The Value of the CEO

Imagine you are the Chief Executive Officer of a company. As the title implies, you are the one making the decisions and calling the shots. Or are you? Maybe you are just the face of the company, while a team that you handpicked to serve under you completes all the tasks necessary to keep the business upright. Apparently, there are people in the business world who take both sides.

On the one hand, Boris Groysberg writes for the Harvard Business Review that “It’s Harder than Ever to Be a Senior Executive”. He lists five reasons why a leadership position within a company is not only hard to maintain, but also getting increasingly difficult to obtain. Groysberg argues that a well-qualified candidate should own exemplary soft and hard skills; that one should be as good communicating with people as analyzing data and making decisions, especially because industries are becoming global. Furthermore, he claims that executive level positions are becoming “increasingly interdependent”. Jack-of-all-trades, not specialists, are the people that rise to the top of organizations. Finally, Groysberg states that an executive must always continue to learn, due to the constant fluctuation of rules, information, procedures and relationships that compose the modern business world. In sum, no CEO, no matter how powerful the company, can just reminisce about the past while his/her subordinates search to innovate.

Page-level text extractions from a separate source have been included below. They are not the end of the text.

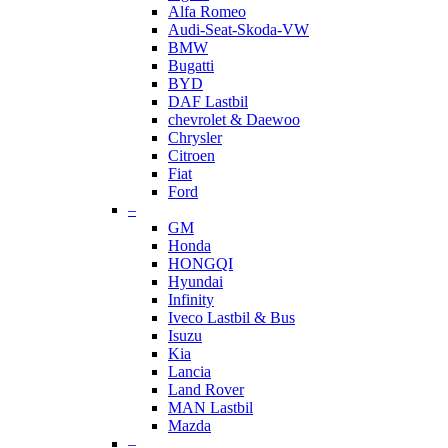
Alfa Romeo
Audi-Seat-Skoda-VW
BMW
Bugatti
BYD
DAF Lastbil
chevrolet & Daewoo
Chrysler
Citroen
Fiat
Ford
–
GM
Honda
HONGQI
Hyundai
Infinity
Iveco Lastbil & Bus
Isuzu
Kia
Lancia
Land Rover
MAN Lastbil
Mazda
–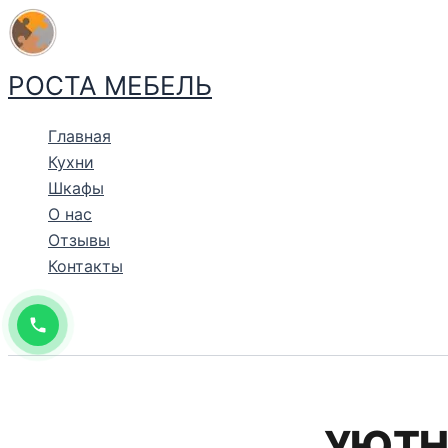
Перейти
к
содержимому
РОСТА МЕБЕЛЬ
Главная
Кухни
Шкафы
О нас
Отзывы
Контакты
УЮТНА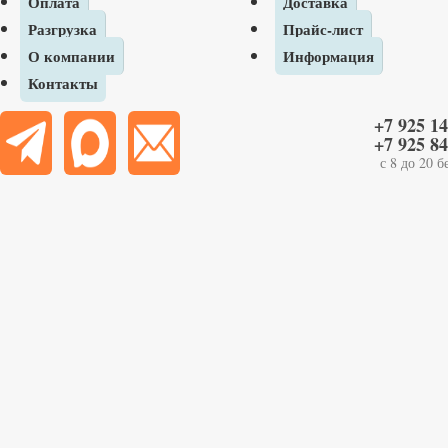
Оплата
Доставка
Разгрузка
Прайс-лист
О компании
Информация
Контакты
+7 925 14
Если у вас есть вопросы по товару, срокам или
+7 925 84
условиям доставки - позвоните или напишите нам!
с 8 до 20 
Позвонить
Написать в Telegram
Написать в MAX
Оставить запрос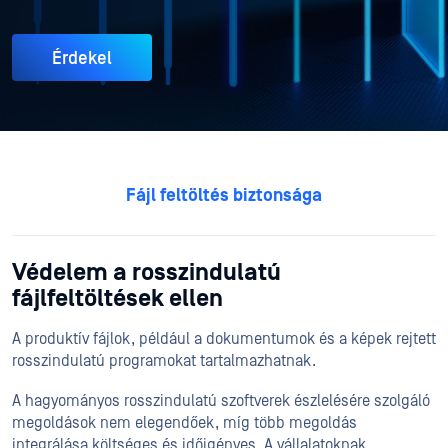
Érdekel
Fájl feltöltés biztonsága
Védelem a rosszindulatú
fájlfeltöltések ellen
A produktív fájlok, például a dokumentumok és a képek rejtett
rosszindulatú programokat tartalmazhatnak.
A hagyományos rosszindulatú szoftverek észlelésére szolgáló
megoldások nem elegendőek, míg több megoldás
integrálása költséges és időigényes. A vállalatoknak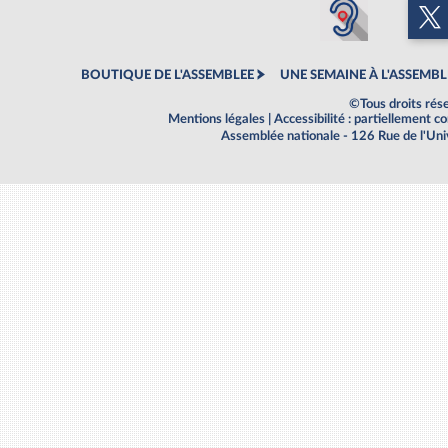
BOUTIQUE DE L'ASSEMBLEE
UNE SEMAINE À L'ASSEMBL
©Tous droits rés
Mentions légales
|
Accessibilité : partiellement 
Assemblée nationale - 126 Rue de l'Un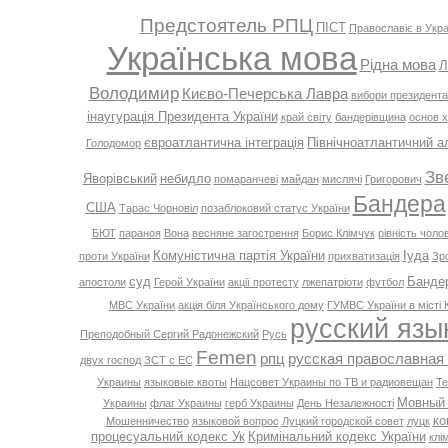
Предстоятель РПЦ
ПІСТ
Православіє в Укра
Українська мова
Рідна мова
Л
Володимир
Києво-Печерська Лавра
вибори президента
інаугурація Президента України
край світу
бандерівщина
основ х
євроатлантична інтеграція
Північноатлантичний а
Голодомор
Зв
Яворівський
небидло
помаранчеві
майдан
мислячі
Григорович
Бандера
США
Тарас Чорновіл
позаблоковий статус України
БЮТ
параноя
Вона
весняне загострення
Борис Клімчук
рівність чолові
Комуністична партія України
Іуда
проти України
прихватизація
Зр
суд
Банде
апостоли
Герой України
акції протесту
лжепатріоти
футбол
МВС України
акція біля Українського дому
ГУМВС України в місті 
русский язы
Преподобный Сергий Радонежский
Русь
Femen
рпц
русская православная
двух господ
ЗСТ с ЕС
Украины
языковые квоты
Нацсовет Украины по ТВ и радиовещан
Те
Мовный
Украины
флаг Украины
герб Украины
День Незалежності
ко
Мошенничество
языковой вопрос
Луцкий городской совет
луцк
процесуальний кодекс Ук
Кримінальний кодекс України
клі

On the other hand, Doug Poretz, author of the first comment on Groysberg’s post and a self-claimed reporter to a CEO for over 40 years, argues that the job of CEO requires only establishing a vision, sticking to that vision, and then structuring the rest of the executive team to execute it. After those three objectives are completed, Poretz says, the CEO can ‘Get the hell out of the way’.

So which is it? How “in charge” is a CEO. Based on what we have studied in class, I could not disagree more with Poretz. While studying McDonalds and Dell, we noticed that only certain individuals, Jim Skinner and Michael Dell respectively, were able to propel their companies forward and make them profitable. When others, like Kevin Rollins for Dell, were given the reins for a few years, even though they stuck to the original plan, still failed. Skinner and Dell have demonstrated that they contain the necessary qualities to be successful executives, and it truly shows in their absences.

I also agree with Groysberg’s argument that an executive position is becoming harder to perform. Technology is truly shrinking the world, and people from different continents are doing business with each other on a regular basis. Communicating with others from foreign backgrounds, whether it is through learning a new language or even finding something in common through hand motions, is just as vital for a CEO as reading through a statement of cash flows, though it is necessary to know how to do both.

Perhaps an answer to this question will be created when evaluating Apple’s performance in the coming years. After the passing of longtime CEO Steve Jobs, it will be interesting to see how well the company continues to innovate with its production, and whether or not it can maintain the sizable competitive advantage it has for so long.